The Scottish Crime and Drug Enforcement Agency has ended the careers of the key specialists propping up the country’s most dangerous organised crime groups.

In what the elite crime-fighting unit says is a major victory in the war on the underworld, all 12 are either facing prosecution or investigation by their professional bodies and none are able to operate.

News of the investigations came as police intelligence obtained by The Herald show there are 291 white-collar specialists, including lawyers and accountants, working for gangs.

The SCDEA’s director general, Deputy Chief Constable Gordon Meldrum, last night stressed the 12 taken out had been key players acting as lynchpins for the top 20% of Scotland’s 360 organised crime groups.

He said: "We found out that these 12 undoubtedly operated on behalf of a number of gangs.

"By taking out one of the specialists, you can impact on, say, eight groups because they all draw a particular type of advice from one of the individuals.

"We know for a fact that a number of specialists sit as nexus points in a number of groups.

"We have got to a position where we have undertaken investigations in to all of them and we have undertaken some kind of action against all of them."

Mr Meldrum is unable to name any of the 12, because of ongoing proceedings against them involving the Crown Office, the Law Society of Scotland and the Institute of Chartered Accountants of Scotland.

The investigation into the dirty dozen began two years ago when the SCDEA produced its first ever map of organised crime. That revealed there were 241 "specialists" -- hauliers, financiers, bureau de change operators, security experts as well as lawyers and accountants -- working for the underworld.

The latest "data sweep" for the map -- published exclusively in yesterday’s Sunday Herald -- found there were 291 such individuals. The new map also plotted 360 gangs, 200 of them based in Strathclyde, and 4472 members, including the specialists.
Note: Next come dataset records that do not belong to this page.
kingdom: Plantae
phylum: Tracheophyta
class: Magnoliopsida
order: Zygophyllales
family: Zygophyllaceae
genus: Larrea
The data also established that 93 organised crime groups are now adopting corruption tactics against the public and private sectors -- including financial institutions and legal and accounting firms.

Mr Meldrum last night stressed that his SCDEA crime map was no "academic exercise" but had allowed his team to pinpoint exactly why white-collar professionals posed the greatest risk.

Detectives are now plotting their next move against corrupt professionals. Mr Meldrum stressed that taking such people out would have a far bigger effect than jailing a foot soldier.

He said: "Without their advice, organised crime cannot function. It has legitimate and illegitimate sides and sitting in the middle of that are the kind of professionals we are talking about, the people you or I need when we are buying a property, or applying for a mortgage.

"Without somebody on the books who is doing that for them, their business model crashes."

Gangsters, in particular, need to find lawyers and accountants who will fail to ask them basic questions required to satisfy money-laundering regulations. Some professionals are coerced by blackmail or threats. Others are simply greedy.

Mr Meldrum has little time for the latter. He said: "If they have the knowledge that they are doing this on behalf of organised crime, then in my opinion they are every bit as harmful to communities as the individual criminals who will pump the drugs out on to the street.

"In their own way, they cause as much harm as the organised criminals who deal the drugs or traffic the firearms.

"The harm can be very human, very individual and very local. It can be those people who die in the streets of Scotland.

"But the harm can also be a lot more nationalised than that, the economic impact on the country. The best assessment of the size of organised crime in the UK is somewhere between £20bn and £40bn a year."